Then, just a moment ago, she ran circles around me training for her first triathlon, swimming miles a day while I cheered and paddled alongside with my kickboard.
Only a moment ago I was squawking at her as she took the wheel, took classes online, took my place as the captain of her own ship, sailing in new directions I couldn’t even imagine.
And today, just a few hours ago, I sat next to her on the set of the television show “Inside Indiana Business” and watched her being interviewed by the esteemed Dr. K, Executive Director of the Johnson Center for Entrepreneurship and Innovation at the Kelley School of Business at Indiana University. My daughter, the entrepreneur/innovator of the month.
When the show airs on Sunday morning at eleven o’clock, just after “Meet the Press,” there could be close to half a million people watching Haylie explain how she created her business and how she is driven to help others with the profits she makes.
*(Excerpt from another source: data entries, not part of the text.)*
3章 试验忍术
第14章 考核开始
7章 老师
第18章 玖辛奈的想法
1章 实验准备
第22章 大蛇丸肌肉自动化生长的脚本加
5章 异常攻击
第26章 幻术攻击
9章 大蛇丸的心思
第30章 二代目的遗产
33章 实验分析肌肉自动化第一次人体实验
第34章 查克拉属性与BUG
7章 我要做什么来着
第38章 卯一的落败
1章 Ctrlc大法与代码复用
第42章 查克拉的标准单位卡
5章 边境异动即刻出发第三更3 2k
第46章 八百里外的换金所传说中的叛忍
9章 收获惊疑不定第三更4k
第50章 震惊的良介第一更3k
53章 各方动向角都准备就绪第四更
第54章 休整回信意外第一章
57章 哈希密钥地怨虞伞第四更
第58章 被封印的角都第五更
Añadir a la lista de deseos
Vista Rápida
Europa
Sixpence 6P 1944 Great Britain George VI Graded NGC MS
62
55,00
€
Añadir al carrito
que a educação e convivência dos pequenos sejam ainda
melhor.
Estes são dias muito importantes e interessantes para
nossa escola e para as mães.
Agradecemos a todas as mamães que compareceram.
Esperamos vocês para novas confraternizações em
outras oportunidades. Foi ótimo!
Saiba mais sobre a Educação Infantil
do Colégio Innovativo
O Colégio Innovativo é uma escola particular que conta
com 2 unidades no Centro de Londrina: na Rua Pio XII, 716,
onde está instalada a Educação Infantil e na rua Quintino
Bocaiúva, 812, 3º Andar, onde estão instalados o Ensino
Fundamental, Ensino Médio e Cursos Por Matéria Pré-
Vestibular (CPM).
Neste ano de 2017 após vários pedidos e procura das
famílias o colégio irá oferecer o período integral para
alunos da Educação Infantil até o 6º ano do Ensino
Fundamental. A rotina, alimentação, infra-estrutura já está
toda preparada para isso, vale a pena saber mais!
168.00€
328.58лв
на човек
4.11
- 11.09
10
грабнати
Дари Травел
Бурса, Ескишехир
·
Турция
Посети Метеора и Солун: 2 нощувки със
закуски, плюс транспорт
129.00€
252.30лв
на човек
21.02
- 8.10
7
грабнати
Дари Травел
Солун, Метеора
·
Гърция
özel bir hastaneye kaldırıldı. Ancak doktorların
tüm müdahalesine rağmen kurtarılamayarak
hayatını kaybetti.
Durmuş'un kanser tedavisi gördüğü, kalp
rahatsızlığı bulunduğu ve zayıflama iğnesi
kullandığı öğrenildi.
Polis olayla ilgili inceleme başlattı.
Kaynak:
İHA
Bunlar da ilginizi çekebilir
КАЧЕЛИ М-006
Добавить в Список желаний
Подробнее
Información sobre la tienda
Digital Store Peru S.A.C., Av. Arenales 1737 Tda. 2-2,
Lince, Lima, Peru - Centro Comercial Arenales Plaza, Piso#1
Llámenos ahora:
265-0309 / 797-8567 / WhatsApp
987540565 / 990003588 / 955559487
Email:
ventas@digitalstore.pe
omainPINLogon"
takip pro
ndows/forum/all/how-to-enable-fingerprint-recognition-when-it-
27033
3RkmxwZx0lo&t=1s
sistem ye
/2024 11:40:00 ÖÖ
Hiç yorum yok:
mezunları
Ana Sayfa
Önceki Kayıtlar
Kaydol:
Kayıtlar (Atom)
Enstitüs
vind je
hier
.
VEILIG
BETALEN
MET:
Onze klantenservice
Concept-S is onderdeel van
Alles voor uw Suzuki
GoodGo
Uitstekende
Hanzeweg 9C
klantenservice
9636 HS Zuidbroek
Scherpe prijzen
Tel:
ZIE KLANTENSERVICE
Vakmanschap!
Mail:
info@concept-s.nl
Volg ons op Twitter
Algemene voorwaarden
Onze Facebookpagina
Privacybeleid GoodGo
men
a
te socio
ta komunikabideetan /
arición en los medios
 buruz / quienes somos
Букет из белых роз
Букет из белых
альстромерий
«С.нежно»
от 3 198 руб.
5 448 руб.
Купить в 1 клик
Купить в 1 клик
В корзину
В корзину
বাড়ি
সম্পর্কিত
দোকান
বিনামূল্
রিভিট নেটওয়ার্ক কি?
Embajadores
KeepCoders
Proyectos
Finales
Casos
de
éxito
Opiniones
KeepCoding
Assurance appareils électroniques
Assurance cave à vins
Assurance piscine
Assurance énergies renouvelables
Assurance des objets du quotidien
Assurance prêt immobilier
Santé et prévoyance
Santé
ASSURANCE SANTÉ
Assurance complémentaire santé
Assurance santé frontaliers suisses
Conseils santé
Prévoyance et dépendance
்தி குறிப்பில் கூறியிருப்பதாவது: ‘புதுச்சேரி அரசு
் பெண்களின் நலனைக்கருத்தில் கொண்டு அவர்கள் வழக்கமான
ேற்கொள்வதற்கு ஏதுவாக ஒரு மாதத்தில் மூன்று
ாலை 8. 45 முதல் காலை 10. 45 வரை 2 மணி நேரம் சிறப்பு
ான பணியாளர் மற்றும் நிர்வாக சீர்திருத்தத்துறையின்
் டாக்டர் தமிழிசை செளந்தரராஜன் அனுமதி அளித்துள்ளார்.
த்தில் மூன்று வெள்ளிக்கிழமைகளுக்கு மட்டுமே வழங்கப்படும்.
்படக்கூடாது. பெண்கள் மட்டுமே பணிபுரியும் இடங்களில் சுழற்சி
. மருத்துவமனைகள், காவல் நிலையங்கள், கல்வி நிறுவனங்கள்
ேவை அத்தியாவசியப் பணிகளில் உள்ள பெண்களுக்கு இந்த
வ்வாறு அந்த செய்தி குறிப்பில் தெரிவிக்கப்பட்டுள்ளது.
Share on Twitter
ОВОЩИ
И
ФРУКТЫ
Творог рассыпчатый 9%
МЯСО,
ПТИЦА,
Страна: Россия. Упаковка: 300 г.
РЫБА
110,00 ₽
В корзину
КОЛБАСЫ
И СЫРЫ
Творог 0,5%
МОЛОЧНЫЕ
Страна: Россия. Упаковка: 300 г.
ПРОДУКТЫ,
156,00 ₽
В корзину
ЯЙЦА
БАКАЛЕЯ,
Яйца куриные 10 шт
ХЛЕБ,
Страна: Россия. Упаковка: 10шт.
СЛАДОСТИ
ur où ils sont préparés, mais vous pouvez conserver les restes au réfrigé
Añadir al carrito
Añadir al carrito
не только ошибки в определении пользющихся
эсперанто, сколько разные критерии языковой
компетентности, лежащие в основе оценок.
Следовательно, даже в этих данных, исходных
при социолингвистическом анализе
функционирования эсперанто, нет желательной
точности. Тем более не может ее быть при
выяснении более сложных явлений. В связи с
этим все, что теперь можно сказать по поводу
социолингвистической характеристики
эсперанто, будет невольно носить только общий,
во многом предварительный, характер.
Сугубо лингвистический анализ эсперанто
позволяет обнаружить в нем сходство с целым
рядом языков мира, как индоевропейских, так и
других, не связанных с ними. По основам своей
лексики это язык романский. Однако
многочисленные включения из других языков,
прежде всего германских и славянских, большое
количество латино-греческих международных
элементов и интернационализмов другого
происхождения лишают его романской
They will all see this composed, confident, determined young woman articulating the passion that bubbles up so authentically from her giant heart, and they will see her mom sitting there next to her smiling a smile that feels too big for my face, thinking, “I remember when you couldn’t get the spoon in your mouth and just look at you now!”
Ah, moments upon moments upon moments. This mysterious life, a luxurious length of silk folded up into a new Now and, again, I am the head of a needle pushing through silk, feeling it all.